In England and Wales
If you cannot come to an agreement together (eg if there have been issues of domestic violence), you can apply to the court to decide on the post-divorce financial arrangements, in the form of a legally binding 'financial order'. This may include things such as a lump sum payment, ongoing maintenance payments and ownership of property. You will need to fill in a financial order application form and send two copies of the form to the court dealing with your case. The process can take 6 - 12 months and will involve going to court.
There are no exact rules on how assets should be divided between spouses during a divorce in England and Wales. Judges have wide discretion to consider the financial arrangements between the divorcing spouses but each case will be assessed on its own individual facts. There are a number of considerations that the courts will take into account such as the welfare of any minor children of the family, the financial needs of both spouses, their ages and the duration of the marriage, as well as any contributions to the marriage made by either party.
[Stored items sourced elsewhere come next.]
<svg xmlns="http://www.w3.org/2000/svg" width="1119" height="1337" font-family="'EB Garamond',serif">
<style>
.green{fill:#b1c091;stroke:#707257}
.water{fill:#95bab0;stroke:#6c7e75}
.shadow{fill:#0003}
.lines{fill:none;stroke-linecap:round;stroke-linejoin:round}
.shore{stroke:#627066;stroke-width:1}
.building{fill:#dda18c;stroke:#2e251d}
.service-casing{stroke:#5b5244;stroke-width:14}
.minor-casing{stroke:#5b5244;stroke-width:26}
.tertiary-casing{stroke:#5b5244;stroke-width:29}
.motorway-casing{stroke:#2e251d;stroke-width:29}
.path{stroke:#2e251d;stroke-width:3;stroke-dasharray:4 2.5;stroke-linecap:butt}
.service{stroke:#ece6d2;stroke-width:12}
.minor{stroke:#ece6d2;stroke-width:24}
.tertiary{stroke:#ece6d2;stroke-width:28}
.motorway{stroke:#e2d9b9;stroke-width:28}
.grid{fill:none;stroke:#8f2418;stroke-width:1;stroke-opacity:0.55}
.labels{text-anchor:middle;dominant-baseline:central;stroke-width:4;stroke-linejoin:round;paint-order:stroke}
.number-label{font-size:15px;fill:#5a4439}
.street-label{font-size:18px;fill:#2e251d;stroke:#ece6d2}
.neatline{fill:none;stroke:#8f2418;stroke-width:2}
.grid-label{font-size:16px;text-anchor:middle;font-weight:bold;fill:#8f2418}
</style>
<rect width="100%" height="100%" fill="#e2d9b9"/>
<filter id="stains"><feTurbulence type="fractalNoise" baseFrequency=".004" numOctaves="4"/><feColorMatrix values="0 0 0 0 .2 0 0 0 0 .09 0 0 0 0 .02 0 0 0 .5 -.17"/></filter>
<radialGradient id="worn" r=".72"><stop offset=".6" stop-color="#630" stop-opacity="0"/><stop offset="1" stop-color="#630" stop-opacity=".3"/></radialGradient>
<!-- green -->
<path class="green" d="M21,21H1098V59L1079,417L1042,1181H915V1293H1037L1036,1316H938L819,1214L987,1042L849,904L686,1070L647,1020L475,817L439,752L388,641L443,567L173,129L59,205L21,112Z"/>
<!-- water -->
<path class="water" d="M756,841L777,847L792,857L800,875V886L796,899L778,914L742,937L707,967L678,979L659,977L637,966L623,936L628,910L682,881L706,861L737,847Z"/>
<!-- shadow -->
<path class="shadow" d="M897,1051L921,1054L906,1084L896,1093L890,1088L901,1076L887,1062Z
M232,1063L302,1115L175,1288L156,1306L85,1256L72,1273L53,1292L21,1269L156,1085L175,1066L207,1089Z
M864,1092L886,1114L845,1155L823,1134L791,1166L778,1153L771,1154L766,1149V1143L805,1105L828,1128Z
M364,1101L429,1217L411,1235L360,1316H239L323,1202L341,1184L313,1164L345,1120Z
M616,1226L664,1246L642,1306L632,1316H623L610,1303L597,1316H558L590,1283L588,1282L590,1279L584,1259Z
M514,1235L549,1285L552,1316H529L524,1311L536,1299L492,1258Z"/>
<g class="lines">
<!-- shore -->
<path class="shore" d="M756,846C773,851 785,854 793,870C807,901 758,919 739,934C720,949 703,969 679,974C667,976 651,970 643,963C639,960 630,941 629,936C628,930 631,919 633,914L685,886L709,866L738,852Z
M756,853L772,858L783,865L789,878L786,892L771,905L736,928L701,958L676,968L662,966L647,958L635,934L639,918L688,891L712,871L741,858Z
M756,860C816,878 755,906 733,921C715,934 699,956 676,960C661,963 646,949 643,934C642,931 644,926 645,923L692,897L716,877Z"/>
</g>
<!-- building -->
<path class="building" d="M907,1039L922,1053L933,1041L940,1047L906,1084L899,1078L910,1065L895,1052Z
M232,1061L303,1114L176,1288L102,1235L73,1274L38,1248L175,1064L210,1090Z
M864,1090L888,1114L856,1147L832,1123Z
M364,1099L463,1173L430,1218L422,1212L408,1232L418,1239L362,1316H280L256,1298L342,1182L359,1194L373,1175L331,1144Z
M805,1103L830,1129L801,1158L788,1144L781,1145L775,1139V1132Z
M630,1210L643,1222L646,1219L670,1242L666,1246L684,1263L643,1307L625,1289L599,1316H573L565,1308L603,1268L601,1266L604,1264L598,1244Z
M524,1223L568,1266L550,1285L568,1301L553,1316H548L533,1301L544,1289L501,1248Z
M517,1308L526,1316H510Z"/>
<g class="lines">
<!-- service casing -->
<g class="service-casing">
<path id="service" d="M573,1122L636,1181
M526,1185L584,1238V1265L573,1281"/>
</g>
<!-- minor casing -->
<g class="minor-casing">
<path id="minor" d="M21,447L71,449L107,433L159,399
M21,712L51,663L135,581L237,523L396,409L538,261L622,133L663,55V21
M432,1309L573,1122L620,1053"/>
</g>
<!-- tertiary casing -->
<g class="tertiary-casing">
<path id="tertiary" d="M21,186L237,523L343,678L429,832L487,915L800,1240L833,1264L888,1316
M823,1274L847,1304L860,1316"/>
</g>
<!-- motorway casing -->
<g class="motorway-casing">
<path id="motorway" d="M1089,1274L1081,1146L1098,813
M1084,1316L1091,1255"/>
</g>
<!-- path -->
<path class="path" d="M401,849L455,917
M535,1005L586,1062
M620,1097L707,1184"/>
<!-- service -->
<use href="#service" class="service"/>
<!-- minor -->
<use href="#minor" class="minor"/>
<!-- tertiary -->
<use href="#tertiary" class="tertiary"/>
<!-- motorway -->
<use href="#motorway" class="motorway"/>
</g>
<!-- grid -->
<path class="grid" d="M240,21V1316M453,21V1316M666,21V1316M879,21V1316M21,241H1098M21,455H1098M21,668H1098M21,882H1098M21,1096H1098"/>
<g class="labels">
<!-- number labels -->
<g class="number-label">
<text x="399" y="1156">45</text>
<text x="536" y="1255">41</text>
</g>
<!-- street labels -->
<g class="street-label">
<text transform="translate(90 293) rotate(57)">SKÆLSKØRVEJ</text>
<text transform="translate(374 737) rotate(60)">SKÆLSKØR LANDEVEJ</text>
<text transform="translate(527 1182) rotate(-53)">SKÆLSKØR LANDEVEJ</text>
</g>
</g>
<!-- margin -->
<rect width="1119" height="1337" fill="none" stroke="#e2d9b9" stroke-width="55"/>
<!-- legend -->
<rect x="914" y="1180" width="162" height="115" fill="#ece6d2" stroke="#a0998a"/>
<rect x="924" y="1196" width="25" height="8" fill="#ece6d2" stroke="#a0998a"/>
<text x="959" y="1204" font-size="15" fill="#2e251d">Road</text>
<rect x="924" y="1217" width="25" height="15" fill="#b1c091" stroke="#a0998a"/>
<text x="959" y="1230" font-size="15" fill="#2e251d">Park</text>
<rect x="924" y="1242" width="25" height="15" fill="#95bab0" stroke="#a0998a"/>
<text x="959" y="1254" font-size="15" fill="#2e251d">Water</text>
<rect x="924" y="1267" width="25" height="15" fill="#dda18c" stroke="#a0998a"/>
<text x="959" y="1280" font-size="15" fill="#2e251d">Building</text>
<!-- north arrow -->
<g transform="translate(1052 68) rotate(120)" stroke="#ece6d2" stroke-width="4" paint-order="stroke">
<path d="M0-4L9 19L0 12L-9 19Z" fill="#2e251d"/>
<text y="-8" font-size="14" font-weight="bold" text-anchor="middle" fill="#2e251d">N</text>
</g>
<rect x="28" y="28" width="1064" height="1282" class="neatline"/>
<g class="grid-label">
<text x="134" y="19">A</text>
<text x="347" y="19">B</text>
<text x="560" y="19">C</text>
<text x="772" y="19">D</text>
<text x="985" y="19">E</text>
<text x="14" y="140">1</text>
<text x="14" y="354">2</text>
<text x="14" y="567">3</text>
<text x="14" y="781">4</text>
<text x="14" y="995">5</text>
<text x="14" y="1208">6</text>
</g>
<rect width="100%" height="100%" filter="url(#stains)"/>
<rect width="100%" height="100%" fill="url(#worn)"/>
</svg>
Usually, both parties will have a strong claim to share equally all matrimonial property built up during the marriage (eg the family home, pensions and savings). However, in cases where the claimant's financial needs cannot be met with recourse only to this matrimonial property, the court could consider non-matrimonial property which was brought into the marriage, inherited or gifted during the marriage.
For more information, see the government’s guidance.
If you cannot come to an agreement together (eg if there have been issues of domestic violence), you can apply to the court to decide on the post-divorce financial arrangements, in the form of legally binding financial provision. This may include things such as regular payments or a lump sum payment. The courts may also make an order regarding pension arrangements.
You will need to state that you are applying for financial support in your Initial Writ (Form G1) which can be found on the Scottish Courts and Tribunals website. A divorce where finances are contested is likely to take 9 - 12 months.
The ‘matrimonial property’ in question will be formed by all assets acquired over the course of the marriage and up to the date of separation. Assets that are acquired post-separation or pre-marriage (with the exception of a house bought as a family home and its furnishings), as well as gifts or inheritance from a third party, are all excluded. Inherited gifts that have been sold to buy something else over the course of a marriage have the potential to be included as part of the matrimonial property although this can be arguable on the facts of a case. Additionally, all assets which make up the matrimonial property must be valued at that date and this figure becomes the net value available for division between spouses.
In the majority of cases, the net value of the matrimonial property identified and valued at the ‘relevant date’ will be divided fairly between the spouses. The courts can depart from equal sharing but this must be justified by ‘special circumstances’ or a compelling argument from a spouse.
Date of separation
The date of separation of spouses (also called the 'relevant date') can be the date from which the spouses ceased to cohabit, an earlier date or the date of service of the summons in an action for divorce. It is most often recognised as the date spouses actually separated.